Remove the enable_asynccancel/disable_asynccancel function usage in syscall definition and instead make them call a common symbol that will check if cancellation is enabled, call the arch-specific cancellable entry-point and cancel the thread when required.
Provide a arch-specific symbol that contains global markers. These markers will be used in SIGCANCEL handler to check if the interruption has been called in a valid syscall and if the syscalls has been completed or not.
Rewrite SIGCANCEL asynchronous handler to check for both cancelling type and if current IP from signal handler falls between the global markes and act accordingly.

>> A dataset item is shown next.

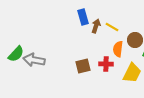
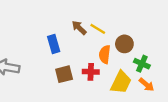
blue rectangle: (83, 17) -> (54, 44), moved
brown arrow: (96, 26) -> (79, 28), turned -64

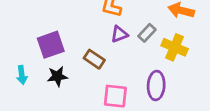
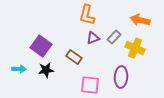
purple square: (51, 45) -> (41, 46), turned -35
cyan arrow: (22, 75) -> (19, 69), turned -80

Adjust nptl/pthread_cancel.c to send an signal instead of acting directly. This avoid synchronization issues about updating the cancellation status and also focus the logic on signal handler and cancellation syscall code.
Adjust pthread code to replace CANCEL_ASYNC/CANCEL_RESET calls to appropriated cancelable futex syscalls.
Adjust libc code to replace LIBC_CANCEL_ASYNC/LIBC_CANCEL_RESET to appropriated cancelable syscalls.
Rewrite sysdeps/unix/sysv/linux/not-cancel.h to calls inline syscalls for non-cancelable versions.
Adjust 'lowlevellock.h' arch-specific implementations to provide cancelable futex calls (used in libpthread code).